In Baltimore, city crews collect commingled recyclables from approximately 203,000 households. Those materials are processed by private firms that have recently signed long-term contracts with the city.
As of March 2002, Baltimore received $11.50 per ton of mixed paper, which includes corrugated containers and newsprint, from its paper processor. The city paid $11.50 per ton to another processor to handle the city’s glass, metals and plastics. (It is a coincidence that the figures, which are adjusted quarterly, are currently the same, says Dale Thompson, chief of solid waste education and enforcement for the city.) Because the city collects more fiber tonnage than it does mixed containers, it earns a net revenue on the sale of recyclables.

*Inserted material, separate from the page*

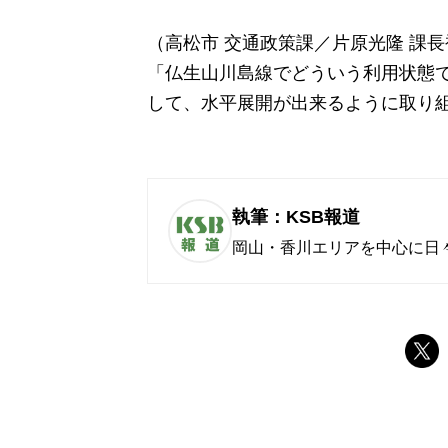
（高松市 交通政策課／片原光隆 課
「仏生山川島線でどういう利用状態
して、水平展開が出来るように取り
執筆：KSB報道
岡山・香川エリアを中心に日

According to Thompson, the city’s contracts are structured to ensure that recycling is never more expensive than disposal. The agreements dictate that the city will never pay more than $34 per ton to process the recyclables, which is the amount it costs the city to dispose of a ton of garbage at the nearby waste-to-energy facility. “With these new contracts, recycling is helping us with the budget for the first time,” Thompson says. “It will help us in prolonging all of the services the city offers.”
Other local governments ensure net revenue by limiting the types of material they collect. For example, Albuquerque collects office paper, newspaper, corrugated containers, steel and aluminum cans, and HDPE and PET plastics at the curb; but residents who want to recycle glass must take their bottles to one of 15 drop-off locations around the city. “We take a conservative outlook,” says Will Hoffman, training specialist for the city’s Solid Waste Management Department. “We only collect materials curbside with stable, sustainable markets.”
By diligently following that approach, the city has kept its recycling fee under $2.00 per month per household, Hoffman says. (That figure represents a 30 percent increase over the original fee established more than 10 years ago.) The city diverts approximately 20 percent of its waste stream, and Hoffman expects that volume to remain steady.
Although Albuquerque is comfortable with selective collection, the cost-control method is not feasible for every community. For example, cities required to meet local or state diversion levels usually need to collect materials such as glass and certain grades of paper, even if markets for those materials are poor.
In development
As communities work to ensure growth of their curbside recycling programs, coordinators are hoping for state and federal help — especially in developing markets for the sale of recycled material and in developing consumer outreach and education programs. According to Kate Krebs, executive director for the National Recycling Coalition, the federal government’s buy recycled policy will ensure a market to some degree. However, she notes that help most likely will come in the form of voluntary initiatives, such as those promoted by the National Electronic Product Stewardship Initiative (NEPSI). Organized by the Center for Clean Products and Clean Technologies at the University of Tennessee, Knoxville, NEPSI brings public and private stakeholders together to develop solutions for collecting, reusing and recycling electronic equipment.
Even as they wait for new markets to develop, local governments will continue to field demands by residents for recycling services. For communities in which recycling remains viable, integration, education and long-term contracting are the tools of success.
Kivi Leroux Miller is a freelance environmental writer based in Lexington, N.C.